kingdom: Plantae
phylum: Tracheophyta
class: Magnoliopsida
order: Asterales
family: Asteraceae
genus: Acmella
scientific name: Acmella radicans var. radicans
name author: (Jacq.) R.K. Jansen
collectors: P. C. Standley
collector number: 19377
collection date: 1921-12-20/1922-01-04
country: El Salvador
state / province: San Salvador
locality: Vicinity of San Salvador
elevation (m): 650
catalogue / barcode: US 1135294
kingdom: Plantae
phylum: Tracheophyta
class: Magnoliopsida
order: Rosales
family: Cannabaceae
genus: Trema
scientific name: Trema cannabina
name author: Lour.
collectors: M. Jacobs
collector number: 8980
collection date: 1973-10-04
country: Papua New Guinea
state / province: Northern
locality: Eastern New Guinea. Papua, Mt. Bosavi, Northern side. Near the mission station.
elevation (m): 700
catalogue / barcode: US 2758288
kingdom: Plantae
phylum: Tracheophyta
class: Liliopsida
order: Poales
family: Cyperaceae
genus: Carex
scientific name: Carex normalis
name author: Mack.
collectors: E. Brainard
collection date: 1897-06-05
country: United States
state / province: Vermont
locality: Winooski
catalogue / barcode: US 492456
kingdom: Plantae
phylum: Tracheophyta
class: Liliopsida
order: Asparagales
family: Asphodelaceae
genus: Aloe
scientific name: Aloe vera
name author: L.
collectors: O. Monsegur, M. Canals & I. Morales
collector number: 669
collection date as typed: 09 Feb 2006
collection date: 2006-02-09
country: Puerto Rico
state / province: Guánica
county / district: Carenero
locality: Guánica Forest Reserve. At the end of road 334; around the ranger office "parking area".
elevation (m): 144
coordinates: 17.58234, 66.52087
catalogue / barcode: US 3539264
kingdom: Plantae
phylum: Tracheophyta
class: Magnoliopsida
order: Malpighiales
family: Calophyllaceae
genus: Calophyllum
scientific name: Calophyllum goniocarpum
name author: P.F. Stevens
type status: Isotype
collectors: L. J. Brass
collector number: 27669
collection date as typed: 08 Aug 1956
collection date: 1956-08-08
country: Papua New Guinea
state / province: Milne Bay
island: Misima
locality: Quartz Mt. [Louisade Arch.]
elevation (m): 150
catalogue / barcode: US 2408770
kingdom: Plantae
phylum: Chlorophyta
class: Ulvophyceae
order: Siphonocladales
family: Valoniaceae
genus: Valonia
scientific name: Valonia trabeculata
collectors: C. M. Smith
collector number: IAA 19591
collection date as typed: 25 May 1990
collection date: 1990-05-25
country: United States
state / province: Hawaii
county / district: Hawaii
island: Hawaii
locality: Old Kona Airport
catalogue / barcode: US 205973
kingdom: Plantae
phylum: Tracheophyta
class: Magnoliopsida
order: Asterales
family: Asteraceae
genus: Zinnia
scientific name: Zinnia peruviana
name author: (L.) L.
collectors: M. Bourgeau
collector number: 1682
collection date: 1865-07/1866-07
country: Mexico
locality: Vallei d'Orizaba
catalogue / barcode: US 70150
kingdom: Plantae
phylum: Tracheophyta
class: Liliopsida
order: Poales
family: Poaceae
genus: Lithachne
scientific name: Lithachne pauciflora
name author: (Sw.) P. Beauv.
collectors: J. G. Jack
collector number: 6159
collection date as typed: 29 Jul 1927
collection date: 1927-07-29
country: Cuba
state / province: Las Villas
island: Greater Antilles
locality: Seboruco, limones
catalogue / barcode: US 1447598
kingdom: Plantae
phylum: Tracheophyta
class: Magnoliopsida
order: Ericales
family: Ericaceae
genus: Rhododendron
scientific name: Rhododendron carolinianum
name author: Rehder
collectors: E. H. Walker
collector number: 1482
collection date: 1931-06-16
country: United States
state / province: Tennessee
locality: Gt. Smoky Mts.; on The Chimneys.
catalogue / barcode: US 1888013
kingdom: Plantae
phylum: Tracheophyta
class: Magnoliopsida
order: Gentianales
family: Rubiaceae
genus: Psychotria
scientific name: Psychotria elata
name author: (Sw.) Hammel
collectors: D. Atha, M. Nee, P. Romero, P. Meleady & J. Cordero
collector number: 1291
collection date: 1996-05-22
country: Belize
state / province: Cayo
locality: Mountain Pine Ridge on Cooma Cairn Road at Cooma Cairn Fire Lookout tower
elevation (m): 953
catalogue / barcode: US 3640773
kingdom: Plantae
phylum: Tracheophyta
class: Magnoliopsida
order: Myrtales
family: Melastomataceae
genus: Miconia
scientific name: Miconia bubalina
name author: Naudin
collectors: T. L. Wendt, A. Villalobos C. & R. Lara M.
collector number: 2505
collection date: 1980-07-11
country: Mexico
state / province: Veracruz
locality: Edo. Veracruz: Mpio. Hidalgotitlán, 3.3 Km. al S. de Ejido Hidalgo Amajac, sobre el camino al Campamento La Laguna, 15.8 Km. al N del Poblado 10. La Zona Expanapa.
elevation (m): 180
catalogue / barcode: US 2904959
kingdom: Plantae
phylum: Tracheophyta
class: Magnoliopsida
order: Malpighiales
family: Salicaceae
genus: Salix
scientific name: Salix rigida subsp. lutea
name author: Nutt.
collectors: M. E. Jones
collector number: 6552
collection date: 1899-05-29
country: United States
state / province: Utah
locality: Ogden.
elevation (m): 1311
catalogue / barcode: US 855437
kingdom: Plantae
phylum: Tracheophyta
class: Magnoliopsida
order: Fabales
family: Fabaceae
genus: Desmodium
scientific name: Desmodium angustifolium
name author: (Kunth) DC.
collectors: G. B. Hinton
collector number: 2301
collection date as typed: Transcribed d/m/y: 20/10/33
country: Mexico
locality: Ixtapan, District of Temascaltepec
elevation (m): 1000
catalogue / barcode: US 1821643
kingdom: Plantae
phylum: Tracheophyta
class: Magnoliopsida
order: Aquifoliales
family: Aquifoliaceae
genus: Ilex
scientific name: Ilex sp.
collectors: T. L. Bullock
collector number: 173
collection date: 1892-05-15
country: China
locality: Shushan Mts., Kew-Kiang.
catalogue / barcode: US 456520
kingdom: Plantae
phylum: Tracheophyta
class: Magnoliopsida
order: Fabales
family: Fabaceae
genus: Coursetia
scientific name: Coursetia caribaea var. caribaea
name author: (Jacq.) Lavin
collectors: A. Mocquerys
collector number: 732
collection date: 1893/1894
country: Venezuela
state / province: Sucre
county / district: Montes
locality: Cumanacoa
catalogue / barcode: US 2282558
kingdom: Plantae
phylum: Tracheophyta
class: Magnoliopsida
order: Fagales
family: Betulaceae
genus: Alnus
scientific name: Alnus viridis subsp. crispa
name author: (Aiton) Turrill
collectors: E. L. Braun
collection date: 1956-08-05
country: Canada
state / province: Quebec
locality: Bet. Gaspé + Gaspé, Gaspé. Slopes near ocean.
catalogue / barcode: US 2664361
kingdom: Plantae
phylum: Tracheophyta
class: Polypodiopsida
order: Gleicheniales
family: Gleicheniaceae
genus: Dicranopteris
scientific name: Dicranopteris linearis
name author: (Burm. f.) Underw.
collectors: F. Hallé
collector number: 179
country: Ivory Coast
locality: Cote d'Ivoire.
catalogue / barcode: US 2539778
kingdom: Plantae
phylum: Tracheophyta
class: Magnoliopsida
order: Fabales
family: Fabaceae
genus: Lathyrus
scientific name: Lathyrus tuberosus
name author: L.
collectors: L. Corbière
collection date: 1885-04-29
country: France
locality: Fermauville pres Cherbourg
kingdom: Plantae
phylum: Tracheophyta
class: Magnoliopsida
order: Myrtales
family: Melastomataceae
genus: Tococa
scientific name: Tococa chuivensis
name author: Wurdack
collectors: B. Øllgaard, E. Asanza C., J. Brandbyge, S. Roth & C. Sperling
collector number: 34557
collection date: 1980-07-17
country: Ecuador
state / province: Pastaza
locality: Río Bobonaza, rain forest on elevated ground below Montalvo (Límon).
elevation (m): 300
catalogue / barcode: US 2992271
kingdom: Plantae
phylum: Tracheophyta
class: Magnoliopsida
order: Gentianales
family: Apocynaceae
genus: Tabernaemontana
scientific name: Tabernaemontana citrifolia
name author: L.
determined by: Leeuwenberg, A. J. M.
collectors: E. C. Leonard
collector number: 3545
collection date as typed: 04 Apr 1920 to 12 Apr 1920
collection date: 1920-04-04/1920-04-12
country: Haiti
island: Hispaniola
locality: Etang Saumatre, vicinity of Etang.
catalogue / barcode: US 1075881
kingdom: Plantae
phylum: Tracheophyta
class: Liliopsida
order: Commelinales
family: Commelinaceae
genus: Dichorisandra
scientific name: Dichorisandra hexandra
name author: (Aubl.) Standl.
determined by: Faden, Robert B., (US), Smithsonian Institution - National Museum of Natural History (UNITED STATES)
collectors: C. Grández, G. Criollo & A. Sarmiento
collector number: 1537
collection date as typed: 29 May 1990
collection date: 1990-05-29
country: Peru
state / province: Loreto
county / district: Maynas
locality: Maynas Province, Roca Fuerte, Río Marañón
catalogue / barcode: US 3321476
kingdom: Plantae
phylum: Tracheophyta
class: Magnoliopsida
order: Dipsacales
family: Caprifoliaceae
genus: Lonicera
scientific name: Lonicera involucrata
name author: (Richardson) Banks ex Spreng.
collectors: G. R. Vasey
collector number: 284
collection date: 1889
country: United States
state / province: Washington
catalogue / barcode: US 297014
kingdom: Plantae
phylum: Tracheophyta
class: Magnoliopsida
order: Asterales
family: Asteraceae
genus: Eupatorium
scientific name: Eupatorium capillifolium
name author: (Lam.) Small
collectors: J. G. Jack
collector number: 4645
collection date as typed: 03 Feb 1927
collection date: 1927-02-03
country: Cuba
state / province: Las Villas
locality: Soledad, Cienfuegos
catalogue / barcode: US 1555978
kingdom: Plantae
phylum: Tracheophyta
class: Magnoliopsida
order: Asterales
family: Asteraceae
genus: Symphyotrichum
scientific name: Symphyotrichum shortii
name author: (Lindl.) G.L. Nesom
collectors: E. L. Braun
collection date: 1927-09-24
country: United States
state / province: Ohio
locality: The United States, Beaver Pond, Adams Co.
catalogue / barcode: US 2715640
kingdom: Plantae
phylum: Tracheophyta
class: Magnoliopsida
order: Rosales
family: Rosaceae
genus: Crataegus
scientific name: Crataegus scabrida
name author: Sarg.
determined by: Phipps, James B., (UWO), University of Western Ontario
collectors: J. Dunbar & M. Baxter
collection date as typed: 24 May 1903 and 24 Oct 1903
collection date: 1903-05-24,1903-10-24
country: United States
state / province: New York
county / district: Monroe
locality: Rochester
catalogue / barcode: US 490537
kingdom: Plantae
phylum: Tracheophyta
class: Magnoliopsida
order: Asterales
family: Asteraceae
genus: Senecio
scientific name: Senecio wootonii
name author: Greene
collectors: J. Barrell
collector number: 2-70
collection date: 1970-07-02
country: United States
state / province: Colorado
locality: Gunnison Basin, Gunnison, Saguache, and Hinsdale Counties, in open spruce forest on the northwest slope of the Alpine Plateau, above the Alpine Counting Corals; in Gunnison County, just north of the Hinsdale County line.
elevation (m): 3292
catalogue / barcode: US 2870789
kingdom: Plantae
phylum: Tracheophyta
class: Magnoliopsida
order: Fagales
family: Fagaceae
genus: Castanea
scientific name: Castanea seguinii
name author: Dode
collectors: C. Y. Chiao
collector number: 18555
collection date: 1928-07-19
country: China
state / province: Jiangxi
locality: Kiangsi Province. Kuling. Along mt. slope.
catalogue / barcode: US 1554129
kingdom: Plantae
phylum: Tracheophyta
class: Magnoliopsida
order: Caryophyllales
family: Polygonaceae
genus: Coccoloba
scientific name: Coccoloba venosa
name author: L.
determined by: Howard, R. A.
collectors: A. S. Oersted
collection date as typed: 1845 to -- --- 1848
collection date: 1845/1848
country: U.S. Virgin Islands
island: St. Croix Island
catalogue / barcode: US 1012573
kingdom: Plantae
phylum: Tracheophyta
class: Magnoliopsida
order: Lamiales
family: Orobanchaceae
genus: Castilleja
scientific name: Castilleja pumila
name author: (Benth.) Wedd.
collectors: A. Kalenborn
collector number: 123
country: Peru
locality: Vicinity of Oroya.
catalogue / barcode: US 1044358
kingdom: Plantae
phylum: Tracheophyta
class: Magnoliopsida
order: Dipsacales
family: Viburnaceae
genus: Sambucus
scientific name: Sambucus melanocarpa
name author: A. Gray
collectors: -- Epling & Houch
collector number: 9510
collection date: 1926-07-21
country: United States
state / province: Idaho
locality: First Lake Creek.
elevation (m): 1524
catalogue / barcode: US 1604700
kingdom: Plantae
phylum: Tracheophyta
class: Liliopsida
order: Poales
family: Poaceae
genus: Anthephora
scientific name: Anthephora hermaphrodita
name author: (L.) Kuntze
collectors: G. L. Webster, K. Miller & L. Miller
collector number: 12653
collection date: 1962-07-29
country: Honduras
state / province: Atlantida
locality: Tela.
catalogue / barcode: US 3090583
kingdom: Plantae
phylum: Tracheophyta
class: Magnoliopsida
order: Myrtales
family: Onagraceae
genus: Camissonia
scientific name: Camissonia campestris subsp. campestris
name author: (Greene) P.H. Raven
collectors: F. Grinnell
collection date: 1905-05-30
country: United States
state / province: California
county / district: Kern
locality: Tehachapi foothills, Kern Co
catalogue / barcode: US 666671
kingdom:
----
Quote the lines above word for word, beginning with the line containing "collection date: 1893/1894" and ending with the line containing "genus: Alnus".

collection date: 1893/1894
country: Venezuela
state / province: Sucre
county / district: Montes
locality: Cumanacoa
catalogue / barcode: US 2282558
kingdom: Plantae
phylum: Tracheophyta
class: Magnoliopsida
order: Fagales
family: Betulaceae
genus: Alnus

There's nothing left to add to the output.